GOAL OF THE EXERCISE – Transcribe, word for word and without additions, each line below from the one containing "CONTACTEZ-NOUS" through the one containing "Maison des Sports de Touraine", both ends included.

INPUT RECORDS –
------------------------------------------------

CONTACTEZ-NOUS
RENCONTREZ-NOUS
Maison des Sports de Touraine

------------------------------------------------

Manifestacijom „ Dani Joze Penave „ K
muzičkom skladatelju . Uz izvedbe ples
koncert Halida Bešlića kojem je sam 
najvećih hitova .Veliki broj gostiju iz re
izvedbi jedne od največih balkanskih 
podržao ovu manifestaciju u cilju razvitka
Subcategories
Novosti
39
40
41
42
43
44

------------------------------------------------

PROBLEM SOLUTION –
CONTACTEZ-NOUS
RENCONTREZ-NOUS
Maison des Sports de Touraine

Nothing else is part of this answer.